━━ Texto fornecido
A maioria da população é assalariada e geralmente tem apenas esse rendimento.
Quem usufrui de outros rendimentos como juros, rendas e lucros, além dos
salários, tem habitualmente um património financeiro considerável e não são
oscilações do mesmo que influenciam a sua postura mais ou menos consumista.
Além de que a propensão marginal ao consumo tende a diminuir à medida que o
rendimento aumenta, logo rendimentos elevados são quase irrelevantes na
evolução da inflação. É mais dinheiro na mão de muitas pessoas, e não mais
dinheiro na mão de poucas pessoas, que perseguem mais produtos e impulsionam os
preços do cabaz de bens e serviços que serve de referência à taxa de inflação.
Sendo assim, é a grande maioria das pessoas assalariadas, excluindo os que
usufruem de remunerações mais elevadas, juntamente também com os rendimentos
daqueles que auferem montantes menos relevantes de juros, rendas e lucros (mais
nos EUA onde as pessoas têm parte do seu património em bolsa), que influenciam
a evolução dos preços dos alimentos, do vestuário, da educação, da saúde, das
telecomunicações, dos carros e o valor das rendas de casa que pesam um terço no
índice de preços no consumidor dos EUA.
Posto isto, a curva de Phillips, grosso modo, é a relação direta entre salários
e desemprego. Se o custo da mão de obra subir, as empresas terão mais
dificuldade em contratar trabalhadores, a não ser que existam ganhos relevantes
de produtividade. Tal como se a taxa de desemprego aumentar, os trabalhadores
estarão disponíveis para trabalhar mais barato e vice-versa.
━━━━
* _Partes do exercício_
[A] Segundo o texto sobre inflação e salários, a grande maioria das pessoas assalariadas influencia a evolução de que preços? Enumere-os todos.
[B] Grosso modo, o que é a curva de Phillips segundo o texto sobre inflação e salários?
Os registos não são necessários para resolver estas tarefas.
━━ Dados para análise
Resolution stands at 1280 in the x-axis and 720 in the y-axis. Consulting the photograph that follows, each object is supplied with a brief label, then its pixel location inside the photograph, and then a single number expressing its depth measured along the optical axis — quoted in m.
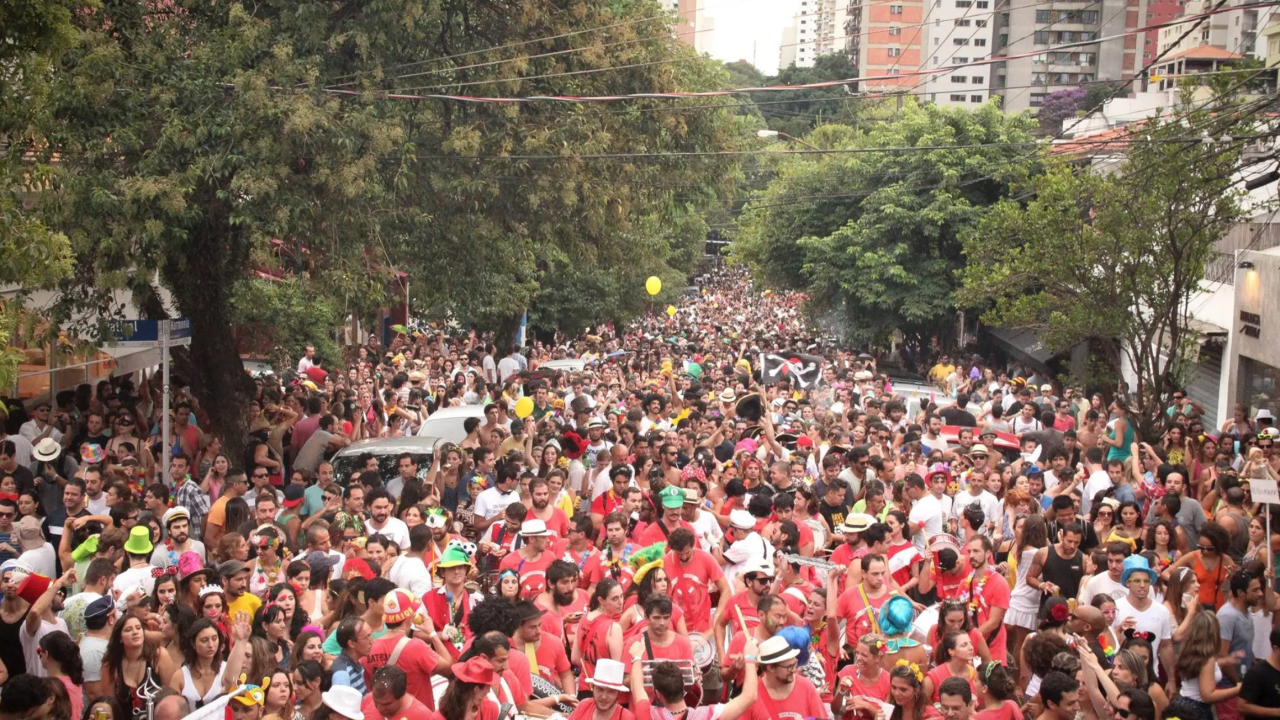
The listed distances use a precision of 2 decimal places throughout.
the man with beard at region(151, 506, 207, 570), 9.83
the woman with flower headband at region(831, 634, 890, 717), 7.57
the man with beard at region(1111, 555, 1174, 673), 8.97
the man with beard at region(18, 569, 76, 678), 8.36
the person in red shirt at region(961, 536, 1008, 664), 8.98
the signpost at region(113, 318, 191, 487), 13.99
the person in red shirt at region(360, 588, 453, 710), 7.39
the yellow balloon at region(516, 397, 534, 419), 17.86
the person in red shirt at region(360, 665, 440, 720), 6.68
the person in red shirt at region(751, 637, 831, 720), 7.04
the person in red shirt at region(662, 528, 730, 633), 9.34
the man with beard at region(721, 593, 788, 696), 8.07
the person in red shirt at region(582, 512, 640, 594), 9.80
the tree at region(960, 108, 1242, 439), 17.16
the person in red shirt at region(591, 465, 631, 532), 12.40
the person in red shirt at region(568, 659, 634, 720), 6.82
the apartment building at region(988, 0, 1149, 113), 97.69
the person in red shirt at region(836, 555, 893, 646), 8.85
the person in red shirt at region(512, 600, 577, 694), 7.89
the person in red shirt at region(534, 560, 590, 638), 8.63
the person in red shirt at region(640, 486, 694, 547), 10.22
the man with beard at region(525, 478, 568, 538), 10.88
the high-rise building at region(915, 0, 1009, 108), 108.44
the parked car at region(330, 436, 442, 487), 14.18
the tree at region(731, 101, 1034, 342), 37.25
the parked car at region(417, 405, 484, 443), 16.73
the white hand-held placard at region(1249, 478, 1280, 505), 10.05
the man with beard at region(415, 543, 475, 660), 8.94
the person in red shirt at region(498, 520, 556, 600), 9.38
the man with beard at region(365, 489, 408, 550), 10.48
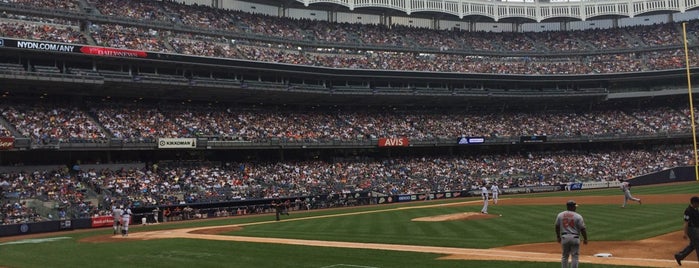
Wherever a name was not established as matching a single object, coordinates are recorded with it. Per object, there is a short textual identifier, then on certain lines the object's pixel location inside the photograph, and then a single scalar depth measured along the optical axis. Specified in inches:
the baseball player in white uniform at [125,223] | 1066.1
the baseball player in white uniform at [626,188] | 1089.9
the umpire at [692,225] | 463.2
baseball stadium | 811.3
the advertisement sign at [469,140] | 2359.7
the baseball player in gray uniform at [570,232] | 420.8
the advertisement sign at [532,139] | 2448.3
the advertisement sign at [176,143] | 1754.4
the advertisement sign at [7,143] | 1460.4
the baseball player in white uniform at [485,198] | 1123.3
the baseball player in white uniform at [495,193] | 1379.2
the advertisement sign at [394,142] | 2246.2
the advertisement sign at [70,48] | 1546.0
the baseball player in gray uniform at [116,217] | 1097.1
━━━━
* _Respostas por tarefa_
[A] Alimentos, vestuário, educação, saúde, telecomunicações, carros e rendas de casa.

[B] É a relação direta entre salários e desemprego.